2018-03-09 Thread je-ik
Github user je-ik commented on the issue:

https://github.com/apache/flink/pull/5185
  
@StephanEwen I think it should be configurable. As Aljoscha pointed out, it 
is needed to ensure that these two representations have the same serialized 
form in checkpoints, because that way users can switch back and forth the 
implementations between application restarts. Unfortunately, I didn't have time 
to dive into that so far. :-(


---


[GitHub] flink issue #5185: [FLINK-8297] [flink-rocksdb] Optionally store elements of...

2018-02-14 Thread je-ik
Github user je-ik commented on the issue:

https://github.com/apache/flink/pull/5185
  
@aljoscha I updated the title. I'm a little concerned about the 
serialization in savepoint. If the serialization is *exactly* the same, doesn't 
that actually mean that again, the whole List will be stored in single byte[], 
which will OOME for cases which the user wanted to solve by activating the 
"large list" implementation? Or am I missing something?


---


[GitHub] flink issue #5185: [FLINK-8297] [flink-rocksdb] optionally use RocksDBMapSta...

2018-02-11 Thread je-ik
Github user je-ik commented on the issue:

https://github.com/apache/flink/pull/5185
  
@aljoscha I (partly) reworked this PR as you suggest. There are still some 
unresolved questions though:
 1) I'm not 100% sure how to cleanly support the migration between list 
state savepoints, would you have any pointers on how should I address this?
 2) I didn't test the new version on actual flink job yet, it just passes 
tests
I think there will be some more modifications needed, so I will test this 
on real data when there is agreement on the actual implementation.
Thanks in advance for any comments!


---


[GitHub] flink issue #5185: [FLINK-8297] [flink-rocksdb] optionally use RocksDBMapSta...

2017-12-21 Thread je-ik
Github user je-ik commented on the issue:

https://github.com/apache/flink/pull/5185
  
I think that the failed test is not related to this PR.


---


[GitHub] flink pull request #5185: [FLINK-8297] [flink-rocksdb] optionally use RocksD...

2017-12-19 Thread je-ik
GitHub user je-ik opened a pull request:

https://github.com/apache/flink/pull/5185

[FLINK-8297] [flink-rocksdb] optionally use RocksDBMapState internally for 
storing lists

## What is the purpose of the change

Enable storing lists not fitting to memory per single key.

## Brief change log

## Verifying this change

This change added tests and can be verified as follows:
  passes additional tests for RocksDBStateBackend.enableLargeListsPerKey()

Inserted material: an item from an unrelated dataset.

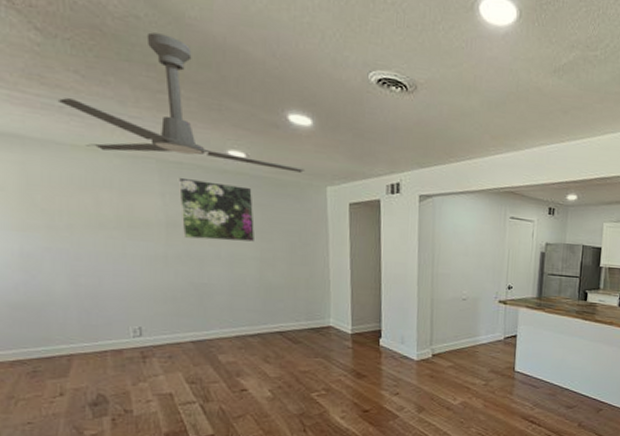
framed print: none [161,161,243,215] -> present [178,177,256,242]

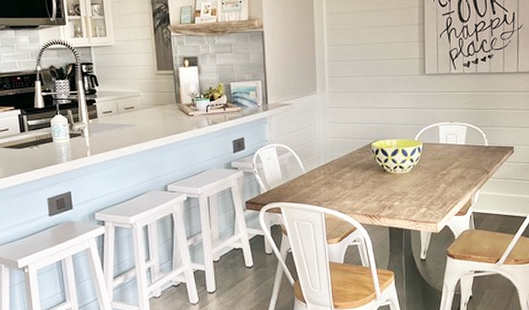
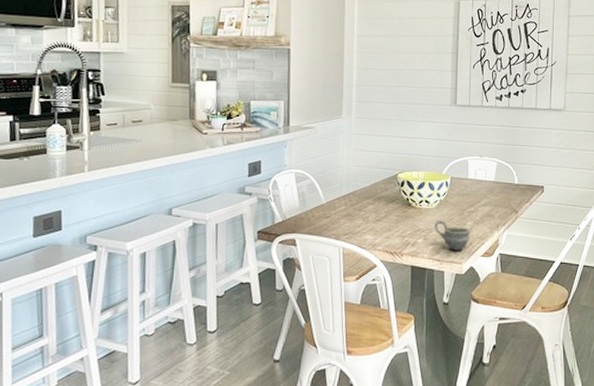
cup: none [409,183,444,212] -> present [435,220,470,251]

## Does this pull request potentially affect one of the following parts:

  - Dependencies (does it add or upgrade a dependency): no
  - The public API, i.e., is any changed class annotated with 
`@Public(Evolving)`: yes
  - The serializers: no
  - The runtime per-record code paths (performance sensitive): no, backward 
compatible
  - Anything that affects deployment or recovery: JobManager (and its 
components), Checkpointing, Yarn/Mesos, ZooKeeper: no
  - The S3 file system connector: no

## Documentation

  - Does this pull request introduce a new feature? yes
  - If yes, how is the feature documented? JavaDocs


You can merge this pull request into a Git repository by running:

$ git pull https://github.com/datadrivencz/flink 
rocksdb-backend-memory-optimization

Alternatively you can review and apply these changes as the patch at:

https://github.com/apache/flink/pull/5185.patch

To close this pull request, make a commit to your master/trunk branch
with (at least) the following in the commit message:

This closes #5185


commit f1bbaa30901ba8a54b02908fd3eb3615301b4400
Author: Jan Lukavsky <je...@seznam.cz>
Date:   2017-12-14T20:42:06Z

[FLINK-8297] [flink-rocksdb] optionally use RocksDBMapState internally for 
storing lists




---